It's little wonder, then, that Indian companies too have jumped on the bandwagon. They include Bixee, Pixrat, Zoho and Glogblog, Pixrat, is a social bookmarking service for photos; Bixee is a Web Crawler for jobs; and Glogblog is an Indian online local community site - a desi version of Craigslist if one must compare. Zoho.com from Advent.Net, another Web 2.0 candidate, has a bunch of applications from calendar to spreadsheets. MapmyIndia (from CE Infosystems) has released a beta version of a GoogleMap type digitised mapping product. It works on both the web and on the mobile. The list, of course, is not exhaustive.
 
Among the bigger players, Yahoo! Search recently announced the release of My Web 2.0 in India. "Web 1.0 was about paid content. Now with Web 2.0, you can get users to give it for free and monetise it with ads," reasons George Zachariah, MD, Yahoo India. Even MSN India is toeing the line. "The Web is moving to 'My Web'. Microsoft believes that the PC computing experience increasingly includes an online view," says Jaspreet Bindra, Country Head, MSN and Windows Live India.
 
Web 2.0 loosely includes weblogs, wikis, linklogs, podcasts, RSS feeds and other forms of many-to-many publishing; social software, web APIs, web standards, web services and Ajax (which stands for Asynchronous JavaScript and XML and is a web development technique to create interactive web applications). If Double Click, Akamai, mp3.com, content management systems and page views are a few examples associated with Web 1.0, Google AdSense, BitTorrent, Napster, Wikipedia, blogging, cost per click and web services would comprise Web 2.0.
 
The key is user-created content. For instance, this is at the center of YouTube's strategy which generates about 100 million page views a day (more than the NBC network). Myspace, for instance, adds nearly 3 lakh users a day - more than what MTV adds in a month.
 
"You have to look at the Web from a triple-play perspective. Web 2.0 is about user-generated content," says Neeraj Roy, CEO, Hungama.com. Concurs Roy Gilbert, Director (Online Sales & Operations), Google (India): "Traditional modes of consumption are changing. Consumers are dispersed and they can shift loyalties.

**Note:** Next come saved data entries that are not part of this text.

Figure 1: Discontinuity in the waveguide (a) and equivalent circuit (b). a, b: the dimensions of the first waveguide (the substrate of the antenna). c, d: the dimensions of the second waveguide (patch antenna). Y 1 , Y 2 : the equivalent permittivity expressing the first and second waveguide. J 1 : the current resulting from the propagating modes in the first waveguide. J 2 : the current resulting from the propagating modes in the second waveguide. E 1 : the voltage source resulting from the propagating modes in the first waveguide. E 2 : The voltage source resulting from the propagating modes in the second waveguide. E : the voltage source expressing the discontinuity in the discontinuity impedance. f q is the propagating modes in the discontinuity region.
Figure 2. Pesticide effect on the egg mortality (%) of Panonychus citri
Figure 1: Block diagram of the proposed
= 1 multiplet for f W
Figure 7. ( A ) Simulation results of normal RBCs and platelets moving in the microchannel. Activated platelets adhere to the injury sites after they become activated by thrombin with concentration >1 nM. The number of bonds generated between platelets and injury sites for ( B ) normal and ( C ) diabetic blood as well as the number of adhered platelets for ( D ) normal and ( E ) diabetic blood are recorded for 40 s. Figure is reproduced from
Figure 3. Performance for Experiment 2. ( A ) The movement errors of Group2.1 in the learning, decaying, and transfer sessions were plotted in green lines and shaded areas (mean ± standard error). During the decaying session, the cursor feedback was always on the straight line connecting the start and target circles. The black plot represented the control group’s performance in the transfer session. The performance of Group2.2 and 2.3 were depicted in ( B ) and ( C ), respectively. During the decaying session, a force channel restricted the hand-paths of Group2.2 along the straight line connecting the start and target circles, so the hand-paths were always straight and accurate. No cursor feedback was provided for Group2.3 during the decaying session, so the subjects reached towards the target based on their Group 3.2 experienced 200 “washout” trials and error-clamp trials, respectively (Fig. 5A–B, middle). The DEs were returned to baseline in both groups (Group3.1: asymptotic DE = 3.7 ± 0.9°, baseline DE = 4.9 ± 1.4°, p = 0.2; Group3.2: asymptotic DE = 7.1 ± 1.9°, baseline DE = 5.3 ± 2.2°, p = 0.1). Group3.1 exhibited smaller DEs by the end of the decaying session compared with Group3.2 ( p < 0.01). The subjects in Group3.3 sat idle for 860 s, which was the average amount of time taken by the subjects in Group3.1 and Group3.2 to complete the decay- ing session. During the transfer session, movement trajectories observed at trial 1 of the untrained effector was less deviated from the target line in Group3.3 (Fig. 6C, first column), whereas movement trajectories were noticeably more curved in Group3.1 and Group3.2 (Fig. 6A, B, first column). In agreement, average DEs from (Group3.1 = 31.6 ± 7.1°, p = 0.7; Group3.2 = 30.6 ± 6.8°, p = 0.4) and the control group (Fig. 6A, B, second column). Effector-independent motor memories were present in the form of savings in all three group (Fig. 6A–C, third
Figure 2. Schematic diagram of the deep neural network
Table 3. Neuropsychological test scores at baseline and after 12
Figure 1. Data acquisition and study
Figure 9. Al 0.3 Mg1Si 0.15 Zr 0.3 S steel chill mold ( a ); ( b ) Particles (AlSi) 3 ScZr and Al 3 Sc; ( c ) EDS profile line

If Web 1.0 was about chat, email, etc., Web 2.0 is about user-generated content, virtual communities and social networking (example, Orkut)."
 
However, critics of this concept are not enthused with the Web 2.0 idea. "Will this imported concept work in India? asks Avinash Bajaj, founding MD of Matrix Partners Investment Fund. "I've met nearly 20 social networking start-ups who are trying to do a youtube.com in India, in the last couple of months," he explains. He reasons his skepticism stems from the fact that Internet users in India spend a fraction of the time compared to the US counterparts where the Web 2.0 models are successful. Besides, he adds, "the Indian psyche is different. Hence there's no viral effect and these sites are difficult to monetise in India".
 
Janakiraman Murugavel, CEO & Founder, Bharatmatrimony, concurs: "We too have added Ajax and are making our search dynamic. However, there's no such thing as Web 2.0. Whatever the concept, only real business models will work."